** TASK INSTRUCTIONS **
Reproduce the complete set of records exactly. No picture is to appear in the copy.

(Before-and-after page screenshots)
-- Opening Marker --

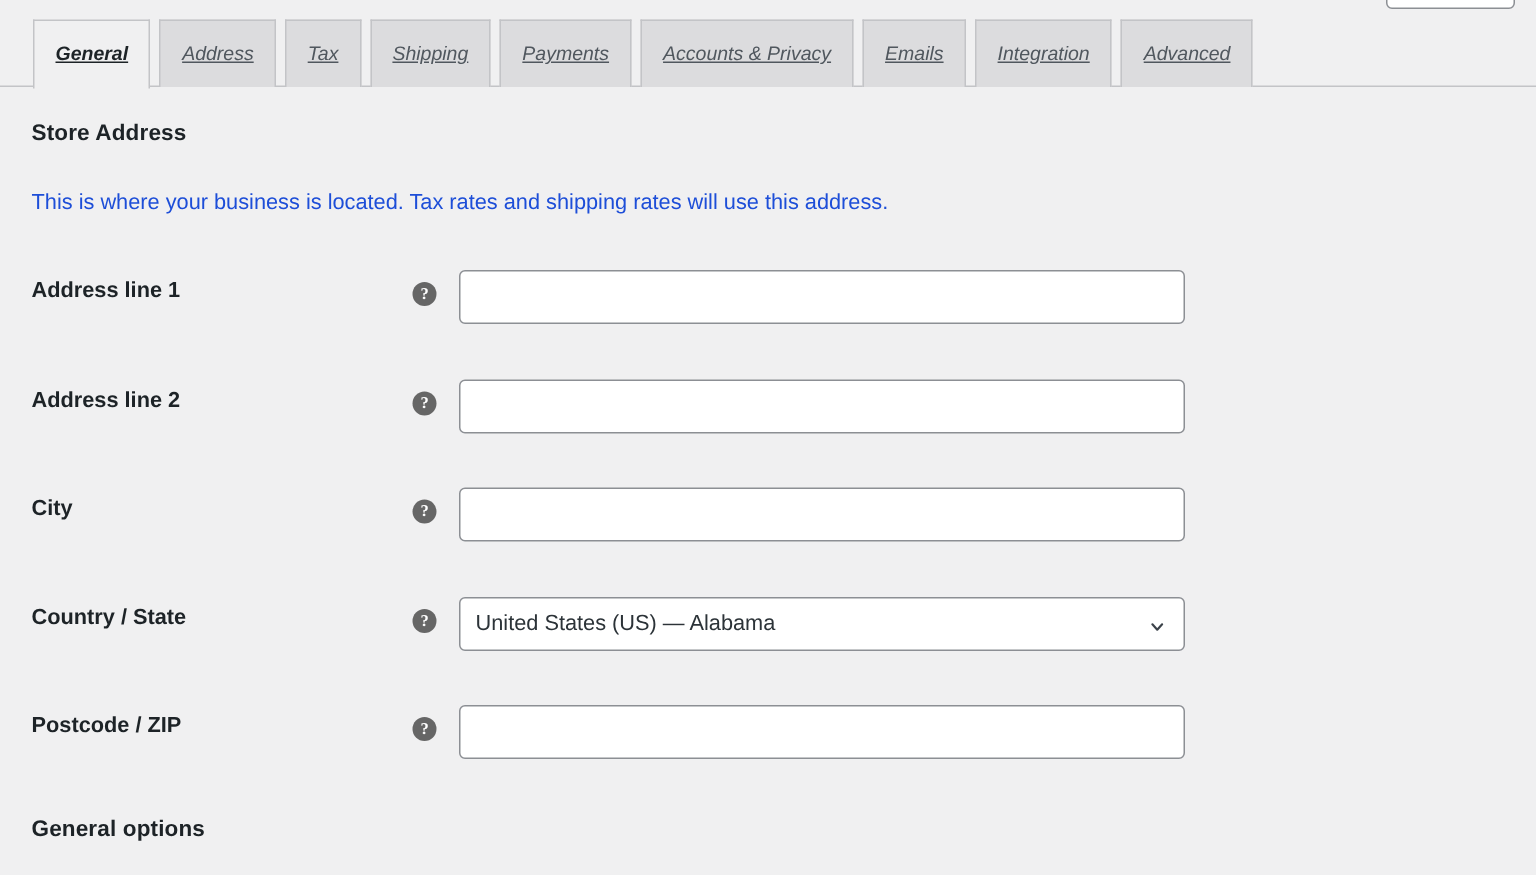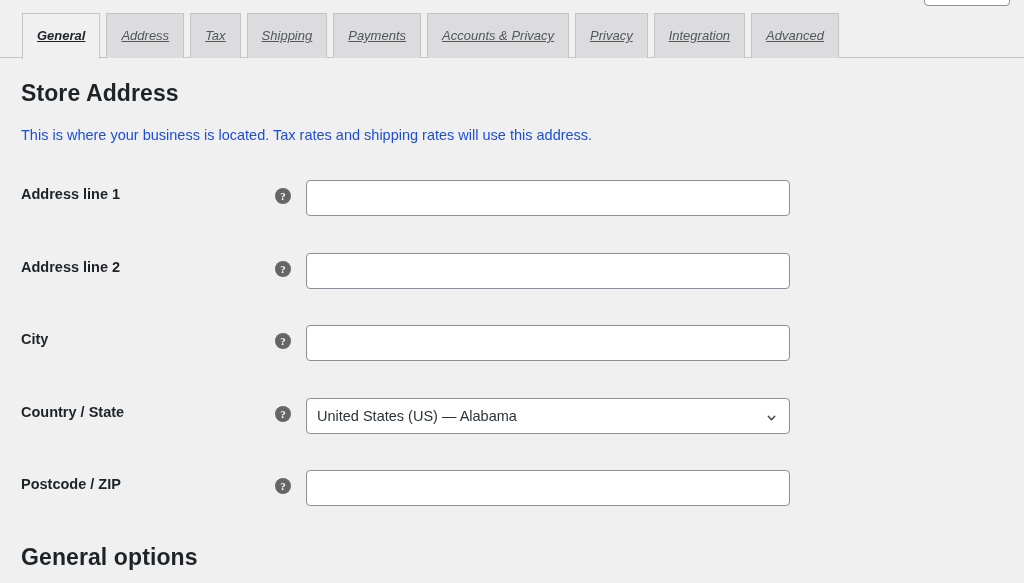--- a/index.html
+++ b/index.html
@@ -192,7 +192,7 @@
   <div class="top-search"></div>
 
   <nav class="nav-tab-wrapper">
-    <a class="nav-tab nav-tab-active" href="#">General</a><a class="nav-tab" href="#">Address</a><a class="nav-tab" href="#">Tax</a><a class="nav-tab" href="#">Shipping</a><a class="nav-tab" href="#">Payments</a><a class="nav-tab" href="#">Accounts &amp; Privacy</a><a class="nav-tab" href="#">Privacy</a><a class="nav-tab" href="#">Integration</a><a class="nav-tab" href="#">Advanced</a>
+    <a class="nav-tab nav-tab-active" href="#">General</a><a class="nav-tab" href="#">Address</a><a class="nav-tab" href="#">Tax</a><a class="nav-tab" href="#">Shipping</a><a class="nav-tab" href="#">Payments</a><a class="nav-tab" href="#">Accounts &amp; Privacy</a><a class="nav-tab" href="#">Emails</a><a class="nav-tab" href="#">Integration</a><a class="nav-tab" href="#">Advanced</a>
   </nav>
 
   <h2 class="section-title" id="store-address-title">Store Address</h2>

-- Closing Marker --

** EXERCISE ANSWER **
--- a/index.html
+++ b/index.html
@@ -192,7 +192,7 @@
   <div class="top-search"></div>
 
   <nav class="nav-tab-wrapper">
-    <a class="nav-tab nav-tab-active" href="#">General</a><a class="nav-tab" href="#">Address</a><a class="nav-tab" href="#">Tax</a><a class="nav-tab" href="#">Shipping</a><a class="nav-tab" href="#">Payments</a><a class="nav-tab" href="#">Accounts &amp; Privacy</a><a class="nav-tab" href="#">Privacy</a><a class="nav-tab" href="#">Integration</a><a class="nav-tab" href="#">Advanced</a>
+    <a class="nav-tab nav-tab-active" href="#">General</a><a class="nav-tab" href="#">Address</a><a class="nav-tab" href="#">Tax</a><a class="nav-tab" href="#">Shipping</a><a class="nav-tab" href="#">Payments</a><a class="nav-tab" href="#">Accounts &amp; Privacy</a><a class="nav-tab" href="#">Emails</a><a class="nav-tab" href="#">Integration</a><a class="nav-tab" href="#">Advanced</a>
   </nav>
 
   <h2 class="section-title" id="store-address-title">Store Address</h2>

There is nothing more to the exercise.